Ada kesan Menteri BUMN Rini Soemarno memaksakan kehendak untuk merombak pengurus, baik direksi maupun komisaris di BRI, BNI, BTN dan Bank Mandiri. Soalnya masa tugas Ibu Menteri tinggal menghitung hari, karena Oktober mendatang akan dilantik kabinet baru.Â
Bisa jadi Rini Soemarno masih tetap akan terpilih lagi di posisinya saat ini. Tapi bukankah lebih cantik kalau perombakan tersebut dilakukan setelah pelantikan kabinet baru?Â
Atau jangan-jangan memang Bu Menteri khawatir tidak terpilih lagi, lalu mumpung sekarang masih menjabat, ya memanfaatkannya buat menunjuk figur-figur yang dipercayainya di beberapa BUMN di atas.
Apakah Presiden Jokowi menyetujui perombakan tersebut, masih menjadi spekulasi. Yang pro Rini Soemarno mengatakan pasti sudah ada lampu hijau dari Presiden. Namun yang tidak setuju bilang bahwa Rini kebablasan, karena sebelumnya sudah ada imbauan Presiden untuk tidak melakukan perombakan sampai kabinet baru terbentuk.

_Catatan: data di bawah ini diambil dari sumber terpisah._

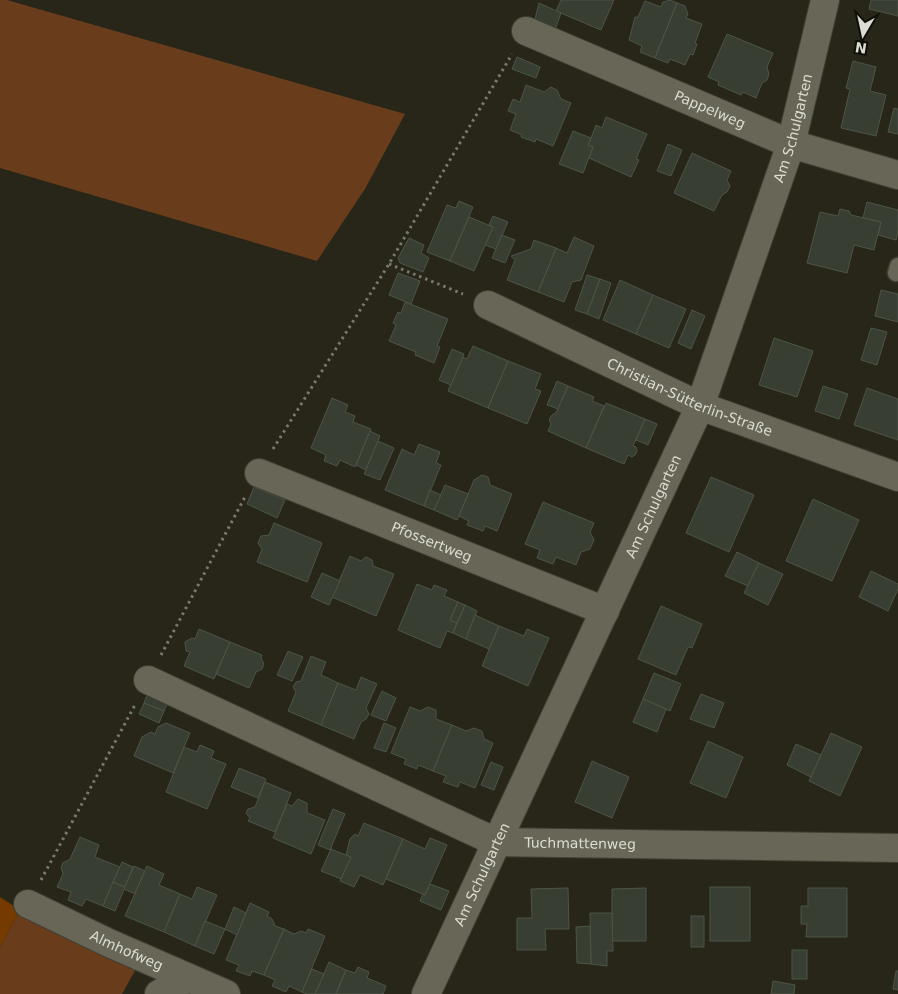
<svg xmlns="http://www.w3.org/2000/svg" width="898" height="994" font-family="'DejaVu Sans',sans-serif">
<rect width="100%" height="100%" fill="#272618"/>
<!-- green -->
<g fill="#693d1b">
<path d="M0 0H7L405 114 365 189 317 261 0 168Z"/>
<path d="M20 910 137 967 122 994H0V948Z"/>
</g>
<!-- forest -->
<path fill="#743a00" d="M0 897 20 910 0 948Z"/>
<!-- building -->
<g fill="#383f32" stroke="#4d5547">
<path d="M561 0H614L601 30 556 11Z"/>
<path d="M670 0 677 3 655 58 640 52 642 46 629 40 635 17H638L645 1 661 7 663 2Z"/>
<path d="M871 0H898V16L869 9Z"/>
<path d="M539 3 561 13 553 36 533 27Z"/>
<path d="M677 3 685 6 688 14 686 18 702 24 695 43 697 44 693 55 690 54 685 65 670 59 668 63 655 58Z"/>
<path d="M727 34 773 53 767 67 769 74 767 80 762 83 756 98 743 92 741 95 718 85 719 82 708 77Z"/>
<path d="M517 57 540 67 536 78 512 69Z"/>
<path d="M853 61 876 67 870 91 886 95 876 136 841 128 850 89 846 88Z"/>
<path d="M526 85 544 92 551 87 557 90 561 99 571 103 553 146 536 139 535 142 521 137 522 135 510 130 516 114 508 111 513 99 520 102Z"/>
<path d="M894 108 898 109V134L888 132Z"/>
<path d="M606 117 647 134 636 159 639 160 631 177 589 158 593 147 588 145 591 138 596 125 602 128Z"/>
<path d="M573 131 591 138 588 145 593 147 583 173 559 164Z"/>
<path d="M668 144 682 150 671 176 657 171Z"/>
<path d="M692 153 731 171 727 180 730 186 727 192 722 195 714 211 674 193Z"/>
<path d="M459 201 473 207 450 261 427 252 447 205 456 208Z"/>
<path d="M867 202 898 210V230L896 240 878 235 881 222 863 218Z"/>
<path d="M840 209 849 211 851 215 881 222 874 250 854 245 847 273 807 263 820 212 838 216Z"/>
<path d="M493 216 508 222 496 249 485 245 493 227 489 225Z"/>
<path d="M469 217 493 227 474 271 450 261Z"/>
<path d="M502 235 515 240 505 263 492 258Z"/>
<path d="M574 237 594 246 581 280 572 282 564 302 538 292 556 248 567 253Z"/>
<path d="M409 238 424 245 421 253 429 258 423 272 400 263 398 258Z"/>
<path d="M534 240 556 248 538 292 507 280 515 260 511 256 531 249Z"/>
<path d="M398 273 420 281 411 304 389 295Z"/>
<path d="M587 275 600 279 587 314 575 310Z"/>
<path d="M600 279 611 283 599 319 587 314Z"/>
<path d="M620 280 653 295 636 334 603 320Z"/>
<path d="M881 290 898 294V322L875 316Z"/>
<path d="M653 295 686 309 669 348 636 334Z"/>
<path d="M405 302 448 319 437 346 440 347 434 363 415 355 416 352 389 341 396 325 393 323 398 312 401 313Z"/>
<path d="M692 310 705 316 691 349 678 343Z"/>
<path d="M871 328 887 332 877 365 861 360Z"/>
<path d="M774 338 813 351 797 397 759 385Z"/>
<path d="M473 346 508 361 488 408 448 391 462 357 467 359Z"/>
<path d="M452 349 464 354 451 385 439 380Z"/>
<path d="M508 361 541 374 535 389 541 391 527 424 488 408Z"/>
<path d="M557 381 568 386 558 409 547 405Z"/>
<path d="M568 386 594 397 592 401 604 406 586 448 548 431 551 424 549 420 552 415 556 413Z"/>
<path d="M823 386 848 394 839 419 815 411Z"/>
<path d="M867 388 898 399V440L854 425Z"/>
<path d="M332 398 348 405 345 412 355 416 353 422 371 429 355 467 340 460 337 466 324 461 326 455 311 448Z"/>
<path d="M606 403 645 419 633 446 636 447 637 451 635 455 632 457 628 455 624 464 586 448Z"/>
<path d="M645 419 657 424 648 445 636 440Z"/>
<path d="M370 431 380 436 366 470 356 465Z"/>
<path d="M378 441 394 448 380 480 364 474Z"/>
<path d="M419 444 440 452 436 463 441 465 424 506 385 490 402 449 414 455Z"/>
<path d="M482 475 488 477 490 485 512 494 497 531 485 526 483 531 467 525 469 521 459 516 474 480Z"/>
<path d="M711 477 754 495 729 552 686 533Z"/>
<path d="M445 485 468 494 457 520 434 510Z"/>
<path d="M254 487 285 500 277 518 247 504Z"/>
<path d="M430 490 441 495 434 510 424 506Z"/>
<path d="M813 499 859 520 832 581 786 561Z"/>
<path d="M543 502 594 523 590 532 594 540 590 549 581 552 576 565 556 557 553 564 537 558 540 550 525 544Z"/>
<path d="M274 523 322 543 307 582 257 562 262 549 258 543 261 536 269 535Z"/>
<path d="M737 552 759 563 748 586 725 576Z"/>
<path d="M350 556 361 561 366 557 372 560 373 566 394 574 376 616 332 597Z"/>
<path d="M759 563 783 574 768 605 744 593Z"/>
<path d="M871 571 898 584V589L888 611 859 597Z"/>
<path d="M322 573 340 581 329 605 311 597Z"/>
<path d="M417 584 432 590 434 585 447 590 444 596 458 602 450 620 457 623 453 633 447 631 440 648 398 630Z"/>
<path d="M458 602 465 605 457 623 450 620Z"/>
<path d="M465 605 477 611 466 639 453 633Z"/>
<path d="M661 606 702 624 692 648 688 647 676 675 638 659Z"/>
<path d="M475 615 499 626 489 649 466 639Z"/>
<path d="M499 626 524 636 527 629 549 638 528 686 482 666Z"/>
<path d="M199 629 230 642 214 679 184 666 190 652 186 651 185 642 192 638 195 639Z"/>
<path d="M230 642 262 655 261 658 264 664 262 669 256 672 249 688 216 674Z"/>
<path d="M288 651 303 657 292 681 277 675Z"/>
<path d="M311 656 326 662 321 675 338 683 321 725 288 711 296 692 293 687 296 682 301 681Z"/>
<path d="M654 673 681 684 670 711 643 699Z"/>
<path d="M361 677 377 684 366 708 369 714 366 719 361 722 354 739 321 725 338 683 356 690Z"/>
<path d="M149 690 169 699 164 711 144 703Z"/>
<path d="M382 691 396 698 386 721 371 715Z"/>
<path d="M701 694 724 703 714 728 690 719Z"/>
<path d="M643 699 666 709 657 732 633 722Z"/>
<path d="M144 703 164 711 159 723 139 714Z"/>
<path d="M410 707 420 711 428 707 436 710V719L452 725 433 771 418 765 417 769 404 764 406 759 391 753Z"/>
<path d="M166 723 190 733 173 773 134 756 142 737 151 732 155 734 158 727Z"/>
<path d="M384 723 396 728 386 752 374 748Z"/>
<path d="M452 725 466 731 474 728 482 731 484 739 493 743 475 788 460 782 458 787 443 782 446 776 433 771Z"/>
<path d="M831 733 862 747 840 796 809 781Z"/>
<path d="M708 741 743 757 726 798 690 783Z"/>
<path d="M796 744 821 755 811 777 787 765Z"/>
<path d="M200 745 214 751 211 758 226 764 207 809 166 792 184 747 197 752Z"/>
<path d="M592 761 629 777 612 818 575 802Z"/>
<path d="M491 762 503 767 494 790 481 785Z"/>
<path d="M239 768 266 779 258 798 231 787Z"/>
<path d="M265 782 291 793 275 832 248 821 250 818 246 813 248 809 255 807Z"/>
<path d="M298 799 307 803V813L325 820 311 854 273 838 287 804 292 806Z"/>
<path d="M333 809 345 814 330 850 318 845Z"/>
<path d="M364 823 403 839 383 885 360 875 354 887 340 881 351 857 346 855 350 839 355 834 358 836Z"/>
<path d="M80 837 99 845 95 857 120 867 103 906 86 899 82 906 68 900 71 892 57 887 63 874 61 867 63 863 70 859Z"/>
<path d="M430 838 447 845 425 895 386 879 403 839 425 849Z"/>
<path d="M331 849 351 857 341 879 321 871Z"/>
<path d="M122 862 133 867 125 887 113 882Z"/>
<path d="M134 866 145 871 135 894 124 889Z"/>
<path d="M147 866 164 874 159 885 180 894 164 932 125 916Z"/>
<path d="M113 882 125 887 115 911 103 906Z"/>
<path d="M430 884 449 891 441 910 420 901 423 894 425 895Z"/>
<path d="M197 887 217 895 195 946 164 932 180 894 192 899Z"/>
<rect x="710" y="887" width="40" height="54"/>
<path d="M568 888 569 929H545L546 950H517V918H532L531 889Z"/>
<path d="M646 888V941H612V889Z"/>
<path d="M808 888H847V937H806L807 924H801V906H808Z"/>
<path d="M250 903 269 912 267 916 272 919 275 926 284 929 264 975 252 971 250 976 236 971 239 965 226 960Z"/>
<path d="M234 907 246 913 237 935 225 929Z"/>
<path d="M590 913H612L613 951H607V966L591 964Z"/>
<rect x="691" y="916" width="13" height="31"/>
<path d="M205 921 225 929 214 954 195 946Z"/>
<path d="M590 926 591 964 577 963 576 927Z"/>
<path d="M284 929 294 934 301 931 306 933 308 929 325 936 302 992 289 986 286 992 272 986 275 980 264 975Z"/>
<rect x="792" y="950" width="15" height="29"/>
<path d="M329 962 346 970 336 994H315Z"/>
<path d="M358 967 369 972 367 978 386 986 383 994H336L346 970 355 973Z"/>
<path d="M312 969 324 974 315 994H307L302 992Z"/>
<path d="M896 971H898V990L893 989Z"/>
<path d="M773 981 795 985 794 994H771Z"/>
</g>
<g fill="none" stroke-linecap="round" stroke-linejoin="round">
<!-- service casing -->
<g stroke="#414036" stroke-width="19">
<path id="service" d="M896 273 898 266"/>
</g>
<!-- minor casing -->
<g stroke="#414036" stroke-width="30">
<g id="minor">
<path id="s1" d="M526 31 791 144 898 175"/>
<path id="s2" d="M488 305 700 406 898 477"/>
<path id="s3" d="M259 473 605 611"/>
<path id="s4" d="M148 680 496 842 898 848"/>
<path id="s5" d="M28 904 109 943 226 994"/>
<path d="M159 994 188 978"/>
<path id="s6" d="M426 994 700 406 791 144 825 0"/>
</g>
</g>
<!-- path -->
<g stroke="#7a796d" stroke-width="3" stroke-dasharray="2.5 4" stroke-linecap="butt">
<path d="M389 264 463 294"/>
<path d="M273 449 389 264 512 54"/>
<path d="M161 655 246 495"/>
<path d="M41 880 136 703"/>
</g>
<!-- service -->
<use href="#service" stroke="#686757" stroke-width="16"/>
<!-- minor -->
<use href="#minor" stroke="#686757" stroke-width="28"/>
</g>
<g text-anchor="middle" stroke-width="4" stroke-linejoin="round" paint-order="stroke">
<!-- street labels -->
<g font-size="14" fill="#dcdcd3" stroke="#0f0f09">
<text dy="5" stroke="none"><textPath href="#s1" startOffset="200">Pappelweg</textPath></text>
<text dy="5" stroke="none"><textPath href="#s6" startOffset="942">Am Schulgarten</textPath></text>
<text dy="5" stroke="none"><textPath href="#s2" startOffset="222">Christian-Sütterlin-Straße</textPath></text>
<text dy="5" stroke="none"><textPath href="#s6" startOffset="538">Am Schulgarten</textPath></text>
<text dy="5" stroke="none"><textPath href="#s3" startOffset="186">Pfossertweg</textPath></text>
<text dy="5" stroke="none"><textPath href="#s4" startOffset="468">Tuchmattenweg</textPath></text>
<text dy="5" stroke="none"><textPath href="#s6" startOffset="132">Am Schulgarten</textPath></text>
<text dy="5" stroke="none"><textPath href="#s5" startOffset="109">Almhofweg</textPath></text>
</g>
</g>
<!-- north arrow -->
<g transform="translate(863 35) rotate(189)" stroke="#0f0f09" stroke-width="4" paint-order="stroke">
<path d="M0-4L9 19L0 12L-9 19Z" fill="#dcdcd3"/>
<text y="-8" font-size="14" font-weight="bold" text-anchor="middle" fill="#dcdcd3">N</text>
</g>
</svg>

Paling tidak ada dua hal yang menjadi sorotan pada perombakan pengurus bank-bank dimaksud. Pertama, soal Direktur Utama BRI Suprajarto yang menolak dialihtugaskan menjadi Direktur Utama BTN yang asetnya jauh di bawah BRI. Kedua, soal adanya direktur BNI yang berasal dari generasi milenial.
Untuk soal yang pertama, meskipun terkesan tidak lazim, sebetulnya tidak masalah. Disebut tidak lazim karena kinerja BRI sangat baik, menjadi bank yang terbesar dari sisi aset dan perolehan laba di tanah air, tapi kok digeser ke bank yang jauh lebih kecil.
Alasan Suprajarto menolak jabatan Direktur Utama BTN karena ia tidak diajak bicara sebelumnya, lebih menggambarkan bahwa adanya komunikasi yang tidak mulus. Memang rumor yang beredar di kalangan komunitas perbankan, Suprajarto jarang nongol pada acara seremonial yang dilakukan Kementerian BUMN. Padahal Direktur Utama bank BUMN lain sering di dekat Bu Menteri.
Tapi untuk soal yang kedua, yakni dipilihnya Ario Bimo yang masih berusia 38 tahun sebagai Direktur Keuangan BNI, menimbulkan bisik-bisik yang tidak sedap di komunitas perbankan milik negara.
Usia 30-an menjadi direktur bukan aneh di bank swasta. Tapi untuk ukuran bank pemerintah memang tergolong terlalu cepat, karena usia rata-rata direktur bank pemerintah saat ditunjuk adalah pada usia 50-an. Kalaupun ada rising star, paling tidak sudah pada usia 40-an.
Kenapa relatif terlambat ketimbang bank swasta? Karena banyak jenjang karir yang harus dilewatinya. Anggaplah seorang sarjana baru lulus bergabung di program management trainee, yang merupakan jalur cepat untuk pengkaderan pejabat, paling cepat butuh sekitar 20 tahun untuk meraih posisi satu level di bawah direktur yang sekaligus menjadi calon yang akan dipertimbangkan untuk menjadi direktur.